Jane’in Bay Rochester ve diğer paralı karakterlere karşı tutumu bu değişen zamanları yansıtır; topluma çok az katkıda bulunan mülk sahiplerinin değeri sorgulandı ve Rochester’ın deli ile evliliği Bertha Mason bu “boş zaman sınıfına” ve onların uzunluğunu korumak için gittikleri uzunluğa ilişkin açık bir eleştiri olarak görülebilir. durumu. Buna karşılık, Jane yoksulluktan gelir ve hikayenin çoğunda sadece zihnine ve ruhuna sahiptir ve sonunda nihayet zafer kazanır. Yol boyunca Jane, hastalık, kötü yaşam da dahil olmak üzere zaman periyodunun en kötü yönlerini deneyimliyor koşullar, kadınlar için sınırlı fırsatlar ve sert, acımasız bir baskının baskıcılığı dini tutum.

tırnak işareti

Jane Eyre yalnızca temaları ve konusu ile ünlü değildir; aynı zamanda iyi yazılmış, bol akıllı, eğlenceli ve dokunaklı cümleler içeren bir kitap.

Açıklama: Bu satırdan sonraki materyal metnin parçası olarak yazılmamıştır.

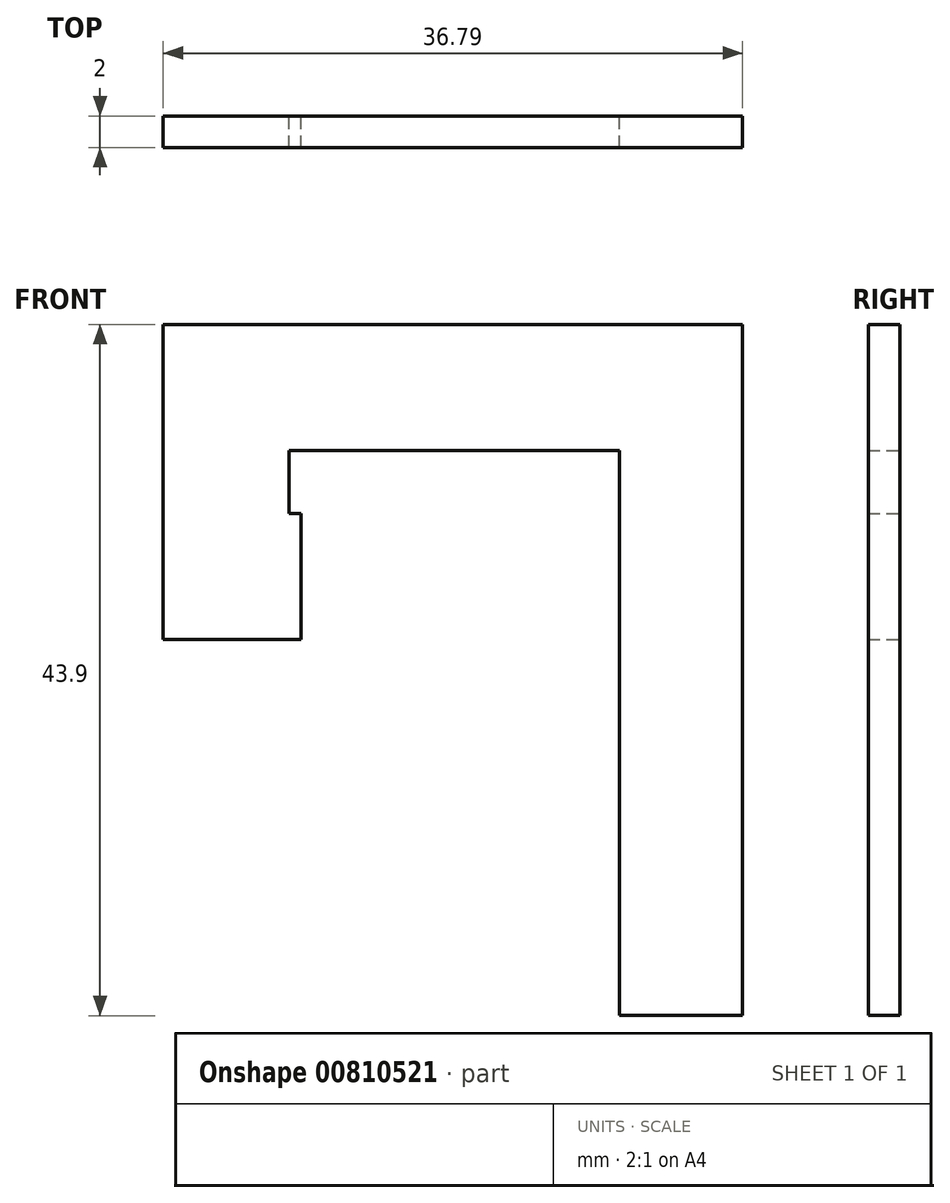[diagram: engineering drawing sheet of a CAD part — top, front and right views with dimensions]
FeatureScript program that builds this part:
annotation { "Feature Type Name" : "Feature", "Feature Type Description" : "" }
export const myFeature = defineFeature(function(context is Context, id is Id, definition is map)
    precondition{}
    {
        {
            var Q0;
            Q0=qCreatedBy(makeId("Front.planeOp"),FACE);
            var sketch = newSketch(context, id + "F0", { "sketchPlane" : qUnion([Q0])});
            skLineSegment(sketch, "E0", {"start": v(43.64, 19.4) * mm, "end": v(22.64, 19.4) * mm});
            skLineSegment(sketch, "E1", {"start": v(22.64, 19.4) * mm, "end": v(22.64, 7.4) * mm});
            skLineSegment(sketch, "E2", {"start": v(22.64, 7.4) * mm, "end": v(14.64, 7.4) * mm});
            skLineSegment(sketch, "E3", {"start": v(14.64, 7.4) * mm, "end": v(14.64, 27.4) * mm});
            skLineSegment(sketch, "E4", {"start": v(14.64, 27.4) * mm, "end": v(43.64, 27.4) * mm});
            skLineSegment(sketch, "E5", {"start": v(22.64, 15.4) * mm, "end": v(23.39, 15.4) * mm});
            skLineSegment(sketch, "E6", {"start": v(22.64, 7.4) * mm, "end": v(23.39, 7.4) * mm});
            skLineSegment(sketch, "E7", {"start": v(23.39, 15.4) * mm, "end": v(23.39, 7.4) * mm});
            skLineSegment(sketch, "E8", {"start": v(43.64, 27.4) * mm, "end": v(43.64, -16.5) * mm});
            skLineSegment(sketch, "E9", {"start": v(43.64, -16.5) * mm, "end": v(51.43, -16.5) * mm});
            skLineSegment(sketch, "E10", {"start": v(51.43, -16.5) * mm, "end": v(51.43, 27.4) * mm});
            skLineSegment(sketch, "E11", {"start": v(51.43, 27.4) * mm, "end": v(43.64, 27.4) * mm});
            skSolve(sketch);
        }
        {
            var Q0;
            {var subQ3=sQuery(id+"F0.wireOp",EDGE,"E0");Q0=makeQuery(id+"F0.imprint","IMPRINT",FACE,{"disambiguationData":[TD([[makeQuery(id+"F0.imprint","IMPRINT",EDGE,{"derivedFrom":subQ3}),-1.0]])]});}
            var Q1;
            {var subQ2=sQuery(id+"F0.wireOp",EDGE,"E5");Q1=makeQuery(id+"F0.imprint","IMPRINT",FACE,{"disambiguationData":[TD([[makeQuery(id+"F0.imprint","IMPRINT",EDGE,{"derivedFrom":subQ2}),-1.0]])]});}
            var Q2;
            {var subQ0=sQuery(id+"F0.wireOp",EDGE,"E9");Q2=makeQuery(id+"F0.imprint","IMPRINT",FACE,{"disambiguationData":[TD([[makeQuery(id+"F0.imprint","IMPRINT",EDGE,{"derivedFrom":subQ0}),1.0]])]});}
            extrude(context, id + "F1", {"entities" : qUnion([Q0, Q1, Q2]), "depth" : 2 * mm, "offsetDistance" : 25 * mm});
        }
    });
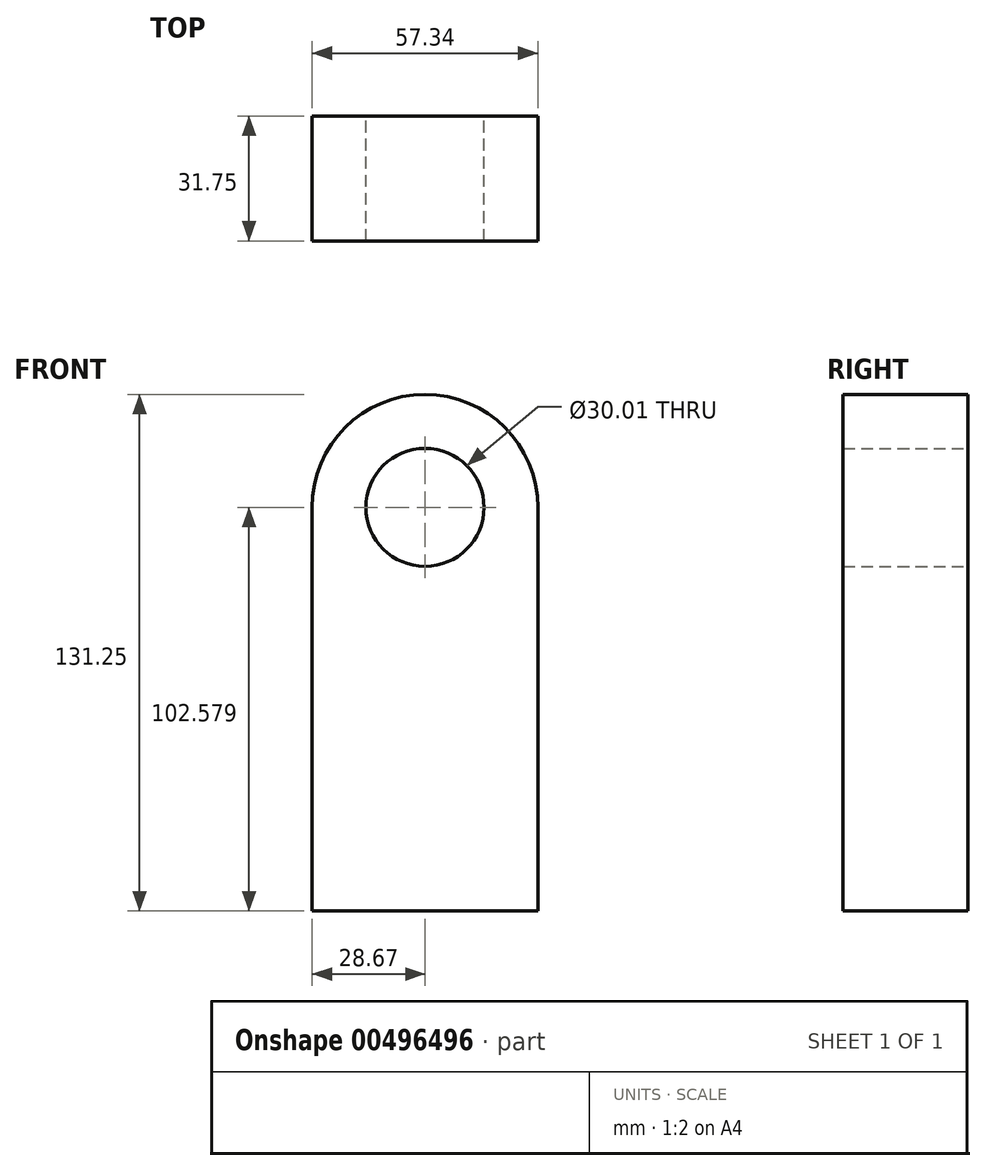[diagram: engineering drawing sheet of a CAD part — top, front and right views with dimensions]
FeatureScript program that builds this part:
annotation { "Feature Type Name" : "Feature", "Feature Type Description" : "" }
export const myFeature = defineFeature(function(context is Context, id is Id, definition is map)
    precondition{}
    {
        {
            var Q0;
            Q0=qCreatedBy(makeId("Front.planeOp"),FACE);
            var sketch = newSketch(context, id + "F0", { "sketchPlane" : qUnion([Q0])});
            skLineSegment(sketch, "E0.top", {"start": v(28.67, -51.29) * mm, "end": v(-28.67, -51.29) * mm});
            skLineSegment(sketch, "E0.left", {"start": v(28.67, 51.29) * mm, "end": v(28.67, -51.29) * mm});
            skLineSegment(sketch, "E0.right", {"start": v(-28.67, 51.29) * mm, "end": v(-28.67, -51.29) * mm});
            skPoint(sketch, "E0.middle", {"position": v(0, 0) * mm});
            skArc(sketch, "E1", {"start": v(28.67, 51.29) * mm, "mid": v(0, 79.96) * mm, "end": v(-28.67, 51.29) * mm});
            skCircle(sketch, "E2", {"center": v(0, 51.29) * mm, "radius": 15 * mm});
            skSolve(sketch);
        }
        {
            var Q0;
            Q0=makeQuery(id+"F0.imprint","IMPRINT",FACE,{"disambiguationData":[TD([[makeQuery(id+"F0.imprint","IMPRINT",EDGE,{"derivedFrom":sQuery(id+"F0.wireOp",EDGE,"E0.top")}),-1.0]])]});
            extrude(context, id + "F1", {"entities" : qUnion([Q0]), "depth" : 31.75 * mm});
        }
    });
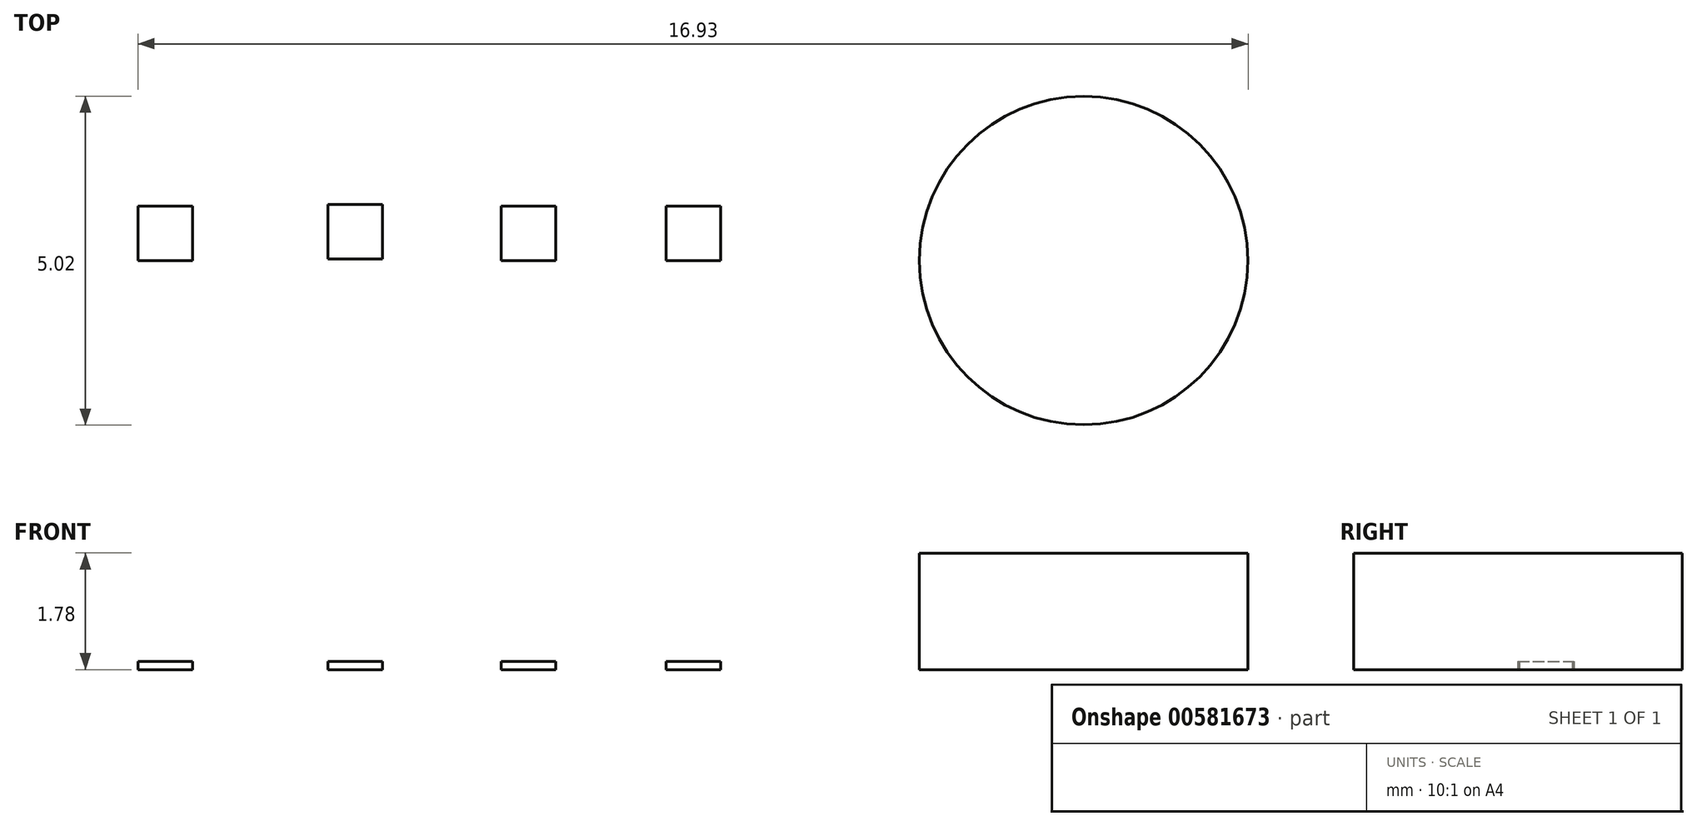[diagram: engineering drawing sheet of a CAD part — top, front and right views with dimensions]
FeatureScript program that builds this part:
annotation { "Feature Type Name" : "Feature", "Feature Type Description" : "" }
export const myFeature = defineFeature(function(context is Context, id is Id, definition is map)
    precondition{}
    {
        {
            var Q0;
            Q0=qCreatedBy(makeId("Top.planeOp"),FACE);
            var sketch = newSketch(context, id + "F0", { "sketchPlane" : qUnion([Q0])});
            skCircle(sketch, "E0", {"center": v(0, 0) * mm, "radius": 2.5 * mm});
            skSolve(sketch);
        }
        {
            var Q0;
            Q0 = qSketchRegion(id + "F0", true);
            extrude(context, id + "F1", {"entities" : qUnion([Q0]), "depth" : 1.78 * mm, "offsetDistance" : 25.4 * mm});
        }
        {
            var Q0;
            Q0=qCreatedBy(makeId("Top.planeOp"),FACE);
            var sketch = newSketch(context, id + "F2", { "sketchPlane" : qUnion([Q0])});
            skLineSegment(sketch, "E1.bottom", {"start": v(-5.54, 0) * mm, "end": v(-6.37, 0) * mm});
            skLineSegment(sketch, "E1.top", {"start": v(-5.54, 0.83) * mm, "end": v(-6.37, 0.83) * mm});
            skLineSegment(sketch, "E1.left", {"start": v(-5.54, 0) * mm, "end": v(-5.54, 0.83) * mm});
            skLineSegment(sketch, "E1.right", {"start": v(-6.37, 0) * mm, "end": v(-6.37, 0.83) * mm});
            skSolve(sketch);
        }
        {
            var Q0;
            Q0 = qSketchRegion(id + "F2", true);
            extrude(context, id + "F3", {"entities" : qUnion([Q0]), "depth" : 0.13 * mm, "offsetDistance" : 25.4 * mm});
        }
        {
            var Q0;
            Q0=makeQuery(id+"F3.opExtrude","SWEPT_BODY",BODY,{"disambiguationData":[OSD([sQuery(id+"F2.wireOp",EDGE,"E1.bottom"),sQuery(id+"F2.wireOp",EDGE,"E1.top"),sQuery(id+"F2.wireOp",EDGE,"E1.left"),sQuery(id+"F2.wireOp",EDGE,"E1.right")])]});
            transform(context, id + "F4", {"entities" : qUnion([Q0]), "transformType" : TransformType.TRANSLATION_3D, "dx" : -2.5 * mm, "dy" : 0 * mm, "dz" : 0 * mm, "makeCopy" : true});
        }
        {
            var Q0;
            Q0=makeQuery(id+"F3.opExtrude","SWEPT_BODY",BODY,{"disambiguationData":[OSD([sQuery(id+"F2.wireOp",EDGE,"E1.bottom"),sQuery(id+"F2.wireOp",EDGE,"E1.top"),sQuery(id+"F2.wireOp",EDGE,"E1.left"),sQuery(id+"F2.wireOp",EDGE,"E1.right")])]});
            transform(context, id + "F5", {"entities" : qUnion([Q0]), "transformType" : TransformType.TRANSLATION_3D, "dx" : -5.16 * mm, "dy" : 0.03 * mm, "dz" : 0 * mm, "makeCopy" : true});
        }
        {
            var Q0;
            Q0=makeQuery(id+"F3.opExtrude","SWEPT_BODY",BODY,{"disambiguationData":[OSD([sQuery(id+"F2.wireOp",EDGE,"E1.bottom"),sQuery(id+"F2.wireOp",EDGE,"E1.top"),sQuery(id+"F2.wireOp",EDGE,"E1.left"),sQuery(id+"F2.wireOp",EDGE,"E1.right")])]});
            transform(context, id + "F6", {"entities" : qUnion([Q0]), "transformType" : TransformType.TRANSLATION_3D, "dx" : -8.05 * mm, "dy" : 0 * mm, "dz" : 0 * mm, "makeCopy" : true});
        }
    });
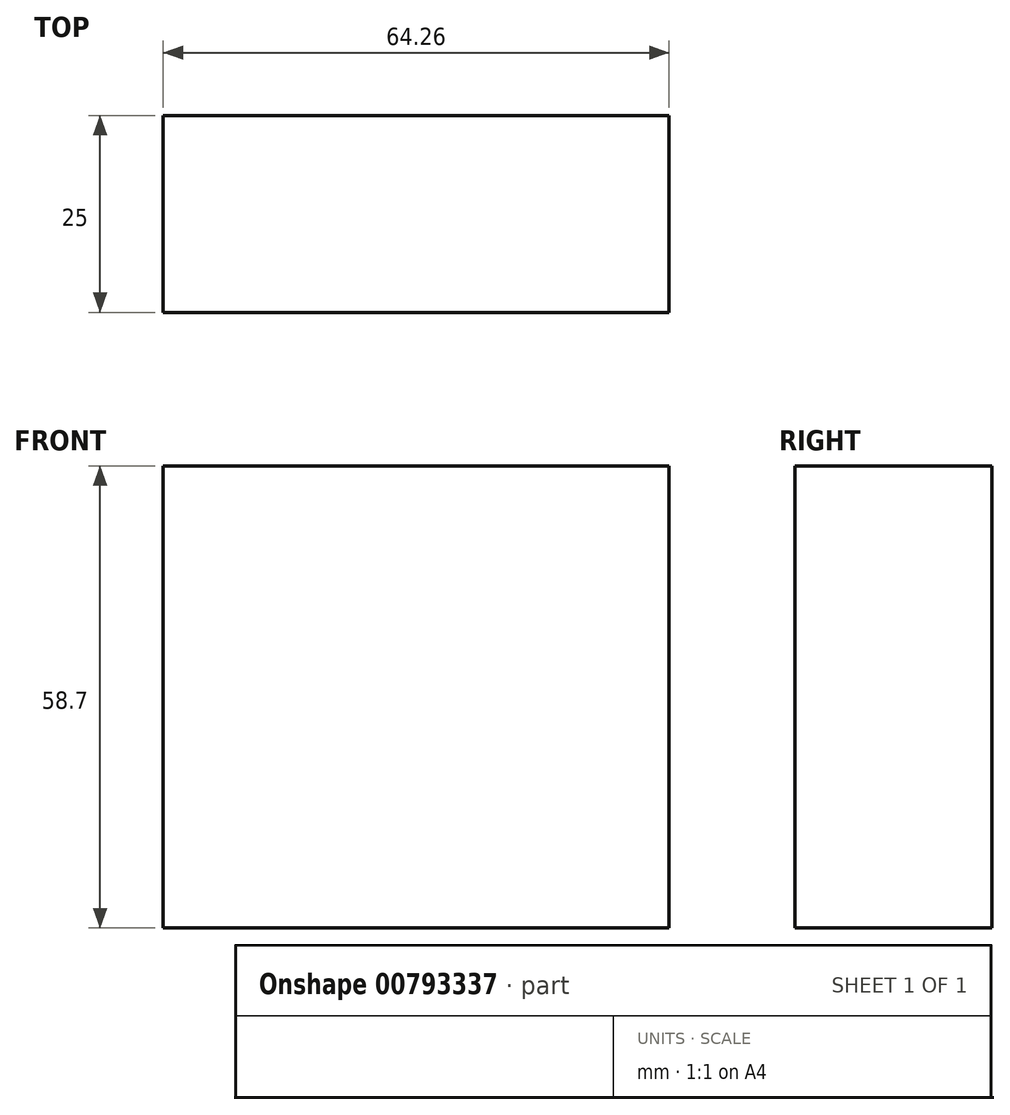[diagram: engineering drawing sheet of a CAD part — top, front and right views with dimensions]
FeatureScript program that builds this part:
annotation { "Feature Type Name" : "Feature", "Feature Type Description" : "" }
export const myFeature = defineFeature(function(context is Context, id is Id, definition is map)
    precondition{}
    {
        {
            var Q0;
            Q0=qCreatedBy(makeId("Front.planeOp"),FACE);
            var sketch = newSketch(context, id + "F0", { "sketchPlane" : qUnion([Q0])});
            skLineSegment(sketch, "E0.bottom", {"start": v(-129.66, 25.05) * mm, "end": v(-65.4, 25.05) * mm});
            skLineSegment(sketch, "E0.top", {"start": v(-129.66, -33.65) * mm, "end": v(-65.4, -33.65) * mm});
            skLineSegment(sketch, "E0.left", {"start": v(-129.66, 25.05) * mm, "end": v(-129.66, -33.65) * mm});
            skLineSegment(sketch, "E0.right", {"start": v(-65.4, 25.05) * mm, "end": v(-65.4, -33.65) * mm});
            skSolve(sketch);
        }
        {
            var Q0;
            Q0 = qSketchRegion(id + "F0", true);
            extrude(context, id + "F1", {"entities" : qUnion([Q0]), "depth" : 25 * mm, "offsetDistance" : 25 * mm});
        }
    });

  • “Genç ölerek büyük acılardan kaçacağım. Dünyada yolumu iyi kılacak niteliklerim ya da yeteneklerim yoktu: Sürekli olarak hatalı olmalıydım. ”
  • “’ İğrenç miyim Jane? ”“ Çok efendim: hep öyleydiniz, biliyorsunuz. ”
  • “Kadınların genel olarak çok sakin olmaları gerekiyor: ama kadınlar kendilerini erkeklerin hissettiği gibi hissediyorlar.”
  • “Onu sevmeyi istememiştim; okuyucu, tespit edilen aşk mikroplarını ruhumdan yok etmek için çok uğraştığımı biliyor; ve şimdi, onun ilk yenilenen görünümünde, kendiliğinden canlandılar, büyük ve güçlüler! Bana bakmadan onu sevmemi sağladı. ”
  • “Her zaman onurlu olmaktan çok mutlu olurum.”
  • “Bütün dünya senden nefret ediyor ve kötülüğüne inanıyorsa, kendi vicdanın seni onayladı ve seni suçluluktan kurtardı, arkadaşın olmazdı.”
  • “Flört etmek bir kadının ticaretidir, uygulamada kalmak gerekir.”